Hello, I have this two kind of variabiles, x and y, to save to file, and after to reload.
julia> x
Dict{Any,Any} with 2 entries:
"day" => [1, 2, 3]
"beautifull" => [7, 5, 10, 11, 23, 56]
julia> y = [["WORD1","WORD2","WORD3"],[43,54,16]]
2-element Array{Array{T,1} where T,1}:
["WORD1", "WORD2", "WORD3"]
[43, 54, 16]
What is the best way to store it? i have done it by using LDL2.jl package, but perhaps there are another ways by using another package, or another way yet in Julia base?
It’s better, for performance, if i declare the type of this vars, of i doesn’t mind - in terms of speed - in following elaborations of these vars?
Mmm, i have made some tests. I was loading and saving 3 variables (1.2MByte of dict, 1.7MByte of array and a little 1.5KByte of text). Time performance in loading the files stored, what i am interested in, are quite the same.
# with DLD2 , 3 vars into a single file
06/03/2020 15:49 17.481.362 julia-data-mv.ev.01.txt.jld2
#with serialize, 3 single files
06/03/2020 15:46 1.555 julia-data-mv.ev.01.txt.parts.dat
06/03/2020 15:46 1.205.052 julia-data-mv.ev.01.txt.wap.dat
06/03/2020 15:46 1.688.390 julia-data-mv.ev.01.txt.was.dat
The great difference is realy in the size of stored files.
With serialization, almost 3MByte.
With LDL2 package 17MByte (!!!) … but i have read, LDL2 has more features … and the fact to store all variable in a single file, it is not so bad to be honest, while in serialization in load and save one variabile at the time, it seems to me.
Ok, so, if for now i am interested in fast loading of data stored in some variables, i can use serialization without need of LDL2 package.
Oh, i am doing a web app for text searching, in Julia and Genie. I wanted the max fast text elaboration, so i avoided pascal, php and python, and i choose Julia.
Not in the sense of google searching, but in sense of contextual search: i have, let’s say, 10 books - 10 utf8 text files - and i have to find all point in these texts, where some words are close to each other in a same context. To do this, i have to create ad “index” of a text, in some way. After, i look into this index. The first time I want to find something in some files, i create my index, and do the searching. The following searching, on the same files, will be more fast because i previosly saved the indexes, and so, no need to rebuild them each time i search.
Ok, so the problem is, create the index of a text file only one time (so i don’t mind if it take time), and load the index of it all the time you will serch into that file, instead of loading the original file and compute the index. The save is 1 time, but is the loading, that is frequent, and I wish it was as quick as possible.
My experience with JLD2.jl and BSON.jl: sometimes it works and sometimes it doesn’t.
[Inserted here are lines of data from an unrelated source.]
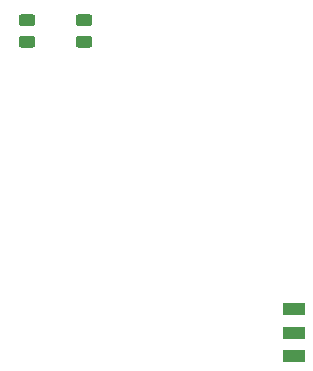
<source format=gbr>
%TF.GenerationSoftware,KiCad,Pcbnew,(5.1.9-0-10_14)*%
%TF.CreationDate,2021-10-18T11:35:41-07:00*%
%TF.ProjectId,cat_pcb_2a,6361745f-7063-4625-9f32-612e6b696361,rev?*%
%TF.SameCoordinates,Original*%
%TF.FileFunction,Paste,Bot*%
%TF.FilePolarity,Positive*%
%FSLAX46Y46*%
G04 Gerber Fmt 4.6, Leading zero omitted, Abs format (unit mm)*
G04 Created by KiCad (PCBNEW (5.1.9-0-10_14)) date 2021-10-18 11:35:41*
%MOMM*%
%LPD*%
G01*
G04 APERTURE LIST*
%ADD10R,1.900000X1.000000*%
G04 APERTURE END LIST*
D10*
%TO.C,SW1*%
X161812000Y-99632000D03*
X161798000Y-101632000D03*
X161798000Y-103632000D03*
%TD*%
%TO.C,R2*%
G36*
G01*
X144468002Y-75696500D02*
X143567998Y-75696500D01*
G75*
G02*
X143318000Y-75446502I0J249998D01*
G01*
X143318000Y-74921498D01*
G75*
G02*
X143567998Y-74671500I249998J0D01*
G01*
X144468002Y-74671500D01*
G75*
G02*
X144718000Y-74921498I0J-249998D01*
G01*
X144718000Y-75446502D01*
G75*
G02*
X144468002Y-75696500I-249998J0D01*
G01*
G37*
G36*
G01*
X144468002Y-77521500D02*
X143567998Y-77521500D01*
G75*
G02*
X143318000Y-77271502I0J249998D01*
G01*
X143318000Y-76746498D01*
G75*
G02*
X143567998Y-76496500I249998J0D01*
G01*
X144468002Y-76496500D01*
G75*
G02*
X144718000Y-76746498I0J-249998D01*
G01*
X144718000Y-77271502D01*
G75*
G02*
X144468002Y-77521500I-249998J0D01*
G01*
G37*
%TD*%
%TO.C,R1*%
G36*
G01*
X139642002Y-75696500D02*
X138741998Y-75696500D01*
G75*
G02*
X138492000Y-75446502I0J249998D01*
G01*
X138492000Y-74921498D01*
G75*
G02*
X138741998Y-74671500I249998J0D01*
G01*
X139642002Y-74671500D01*
G75*
G02*
X139892000Y-74921498I0J-249998D01*
G01*
X139892000Y-75446502D01*
G75*
G02*
X139642002Y-75696500I-249998J0D01*
G01*
G37*
G36*
G01*
X139642002Y-77521500D02*
X138741998Y-77521500D01*
G75*
G02*
X138492000Y-77271502I0J249998D01*
G01*
X138492000Y-76746498D01*
G75*
G02*
X138741998Y-76496500I249998J0D01*
G01*
X139642002Y-76496500D01*
G75*
G02*
X139892000Y-76746498I0J-249998D01*
G01*
X139892000Y-77271502D01*
G75*
G02*
X139642002Y-77521500I-249998J0D01*
G01*
G37*
%TD*%
M02*

</source>
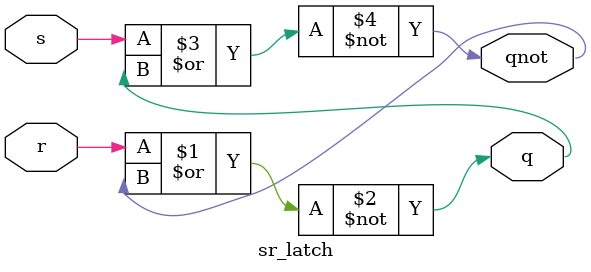
<source format=v>
/* 
 SR Latch
*/
module sr_latch
(
 s,
 r,
 q,
 qnot
 );

   input s;
   input r;

   output q;
   output qnot;

   nor(q,r,qnot);
   nor(qnot,s,q);
 
endmodule // sr_latch

</source>
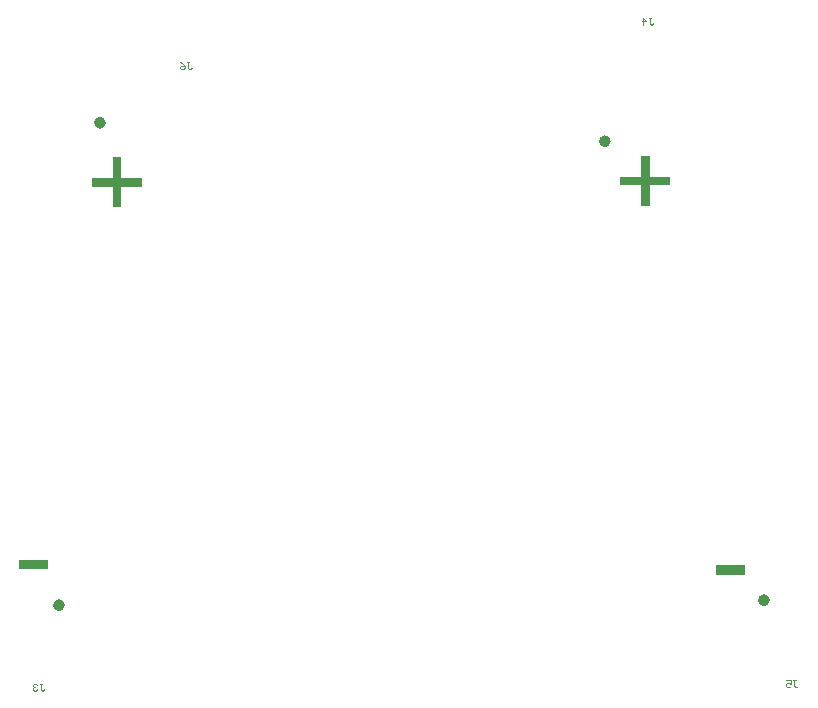
<source format=gbo>
G04 Layer_Color=32896*
%FSLAX25Y25*%
%MOIN*%
G70*
G01*
G75*
%ADD58C,0.01968*%
%ADD85C,0.00315*%
G36*
X120886Y-45918D02*
X111300D01*
Y-42820D01*
X120886D01*
Y-45918D01*
D02*
G37*
G36*
X-111314Y-44118D02*
X-120900D01*
Y-41020D01*
X-111314D01*
Y-44118D01*
D02*
G37*
G36*
X-86931Y86287D02*
X-80079D01*
Y83408D01*
X-86931D01*
Y76482D01*
X-89847D01*
Y83408D01*
X-96700D01*
Y86287D01*
X-89847D01*
Y93140D01*
X-86931D01*
Y86287D01*
D02*
G37*
G36*
X89169Y86787D02*
X96021D01*
Y83908D01*
X89169D01*
Y76982D01*
X86253D01*
Y83908D01*
X79400D01*
Y86787D01*
X86253D01*
Y93640D01*
X89169D01*
Y86787D01*
D02*
G37*
D58*
X75201Y98528D02*
G03*
X75201Y98528I-984J0D01*
G01*
X-93110Y104696D02*
G03*
X-93110Y104696I-984J0D01*
G01*
X-106773Y-56121D02*
G03*
X-106773Y-56121I-984J0D01*
G01*
X128210Y-54441D02*
G03*
X128210Y-54441I-984J0D01*
G01*
D85*
X-65074Y124861D02*
X-64287D01*
X-64681D01*
Y122894D01*
X-64287Y122500D01*
X-63894D01*
X-63500Y122894D01*
X-67436Y124861D02*
X-66649Y124468D01*
X-65861Y123681D01*
Y122894D01*
X-66255Y122500D01*
X-67042D01*
X-67436Y122894D01*
Y123287D01*
X-67042Y123681D01*
X-65861D01*
X137026Y-81139D02*
X137813D01*
X137419D01*
Y-83106D01*
X137813Y-83500D01*
X138206D01*
X138600Y-83106D01*
X134664Y-81139D02*
X136239D01*
Y-82319D01*
X135451Y-81926D01*
X135058D01*
X134664Y-82319D01*
Y-83106D01*
X135058Y-83500D01*
X135845D01*
X136239Y-83106D01*
X88826Y139761D02*
X89613D01*
X89219D01*
Y137794D01*
X89613Y137400D01*
X90006D01*
X90400Y137794D01*
X86858Y137400D02*
Y139761D01*
X88039Y138581D01*
X86464D01*
X-114174Y-82239D02*
X-113387D01*
X-113781D01*
Y-84206D01*
X-113387Y-84600D01*
X-112994D01*
X-112600Y-84206D01*
X-114961Y-82632D02*
X-115355Y-82239D01*
X-116142D01*
X-116536Y-82632D01*
Y-83026D01*
X-116142Y-83419D01*
X-115749D01*
X-116142D01*
X-116536Y-83813D01*
Y-84206D01*
X-116142Y-84600D01*
X-115355D01*
X-114961Y-84206D01*
M02*

</source>
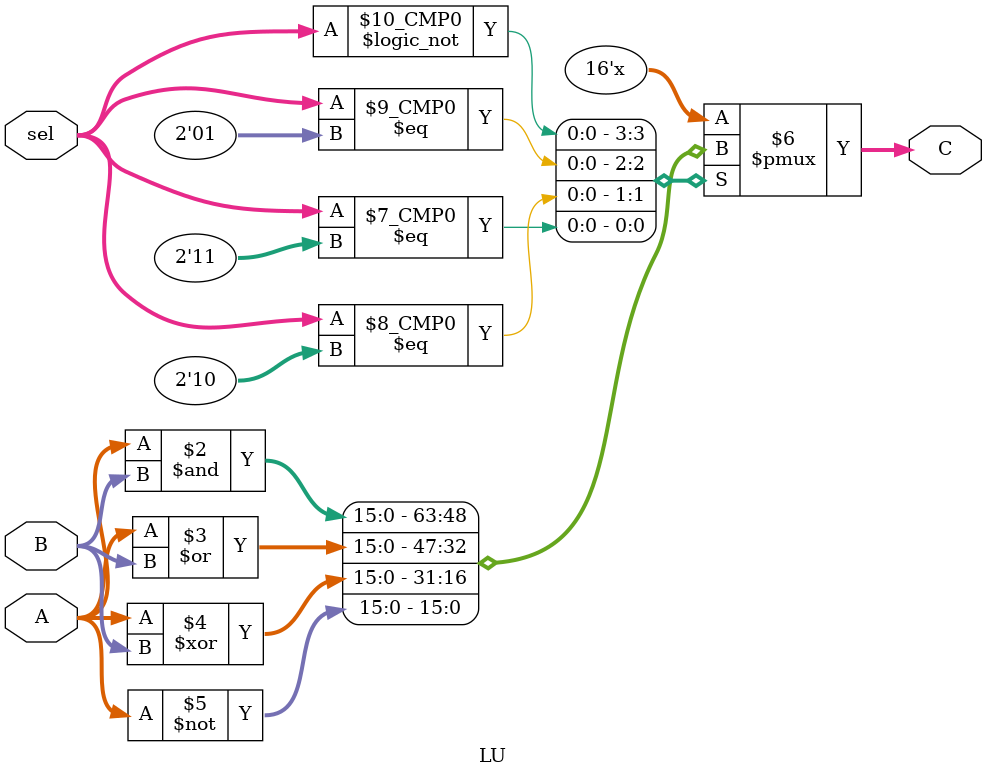
<source format=v>
module LU(output reg [15:0] C, input [15:0] A, input [15:0] B, input [1:0] sel);
	always begin
		case (sel)
			0: C = A&B;
			1: C = A|B;
			2: C = A^B;
			3: C = ~A;
		endcase
	end
endmodule

</source>
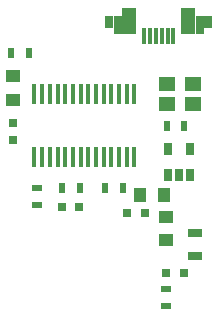
<source format=gtp>
%TF.GenerationSoftware,KiCad,Pcbnew,(5.1.2-1)-1*%
%TF.CreationDate,2019-05-29T15:28:05+01:00*%
%TF.ProjectId,a5v11-mod-01,61357631-312d-46d6-9f64-2d30312e6b69,rev?*%
%TF.SameCoordinates,PX3740df8PY3c191b8*%
%TF.FileFunction,Paste,Top*%
%TF.FilePolarity,Positive*%
%FSLAX46Y46*%
G04 Gerber Fmt 4.6, Leading zero omitted, Abs format (unit mm)*
G04 Created by KiCad (PCBNEW (5.1.2-1)-1) date 2019-05-29 15:28:05*
%MOMM*%
%LPD*%
G04 APERTURE LIST*
%ADD10R,0.350000X1.700000*%
%ADD11R,0.750000X0.800000*%
%ADD12R,0.500000X0.900000*%
%ADD13R,0.900000X0.500000*%
%ADD14R,0.650000X1.060000*%
%ADD15R,0.300000X1.400000*%
%ADD16R,1.250000X2.300000*%
%ADD17R,0.700000X1.600000*%
%ADD18R,0.700000X1.100000*%
%ADD19R,1.250000X1.000000*%
%ADD20R,1.000000X1.250000*%
%ADD21R,0.800000X0.750000*%
%ADD22R,1.300000X0.700000*%
%ADD23R,1.400000X1.200000*%
G04 APERTURE END LIST*
D10*
X5062600Y16177400D03*
X4412600Y16177400D03*
X3762600Y16177400D03*
X3112600Y16177400D03*
X2462600Y16177400D03*
X1812600Y16177400D03*
X1162600Y16177400D03*
X512600Y16177400D03*
X-137400Y16177400D03*
X-787400Y16177400D03*
X-1437400Y16177400D03*
X-2087400Y16177400D03*
X-2737400Y16177400D03*
X-3387400Y16177400D03*
X-3387400Y10877400D03*
X-2737400Y10877400D03*
X-2087400Y10877400D03*
X-1437400Y10877400D03*
X-787400Y10877400D03*
X-137400Y10877400D03*
X512600Y10877400D03*
X1162600Y10877400D03*
X1812600Y10877400D03*
X2462600Y10877400D03*
X3112600Y10877400D03*
X3762600Y10877400D03*
X4412600Y10877400D03*
X5062600Y10877400D03*
D11*
X-5244402Y12294732D03*
X-5244402Y13794732D03*
D12*
X7802600Y13477400D03*
X9302600Y13477400D03*
X-5359402Y19648732D03*
X-3859402Y19648732D03*
D13*
X-3212402Y6770232D03*
X-3212402Y8270232D03*
D12*
X458598Y8282232D03*
X-1041402Y8282232D03*
X2578098Y8282232D03*
X4078098Y8282232D03*
D14*
X7902600Y9377400D03*
X8852600Y9377400D03*
X9802600Y9377400D03*
X9802600Y11577400D03*
X7902600Y11577400D03*
D15*
X8376600Y21127400D03*
X7876600Y21127400D03*
X7376600Y21127400D03*
X6876600Y21127400D03*
X6376600Y21127400D03*
X5876600Y21127400D03*
D16*
X4626600Y22377400D03*
D17*
X3651600Y22027400D03*
D18*
X2951600Y22277400D03*
D16*
X9626600Y22377400D03*
D17*
X10601600Y22027400D03*
D18*
X11301600Y22277400D03*
D19*
X7762600Y3817400D03*
X7762600Y5817400D03*
X-5244402Y15727732D03*
X-5244402Y17727732D03*
D20*
X5562600Y7667400D03*
X7562600Y7667400D03*
D21*
X5962600Y6167400D03*
X4462600Y6167400D03*
D22*
X10202600Y2517400D03*
X10202600Y4417400D03*
D21*
X412600Y6617400D03*
X-1087400Y6617400D03*
X9262600Y1067400D03*
X7762600Y1067400D03*
D13*
X7762600Y-282600D03*
X7762600Y-1782600D03*
D23*
X7848600Y15343400D03*
X10048600Y15343400D03*
X10048600Y17043400D03*
X7848600Y17043400D03*
M02*

</source>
I.e., I get various errors when trying to load the files.
I see no patterns in when the errors are thrown, other than that I am rarely able to load large files (large being only about 30MB).
This even holds when the files only store “built-in” Julia objects (Dict{Symbol, Matrix{Float64}} for example). I have given up trying to load user defined types.
Perhaps I am missing some alternatives that work, but from my experience and from the discussions on the various packages that load and save binary data here on discourse, I have come to the conclusion that I should avoid binary formats, unless I am prepared to lose my data.
I really, really hope that this conclusion is wrong. If not, this strikes me as a major problem for the Julia language.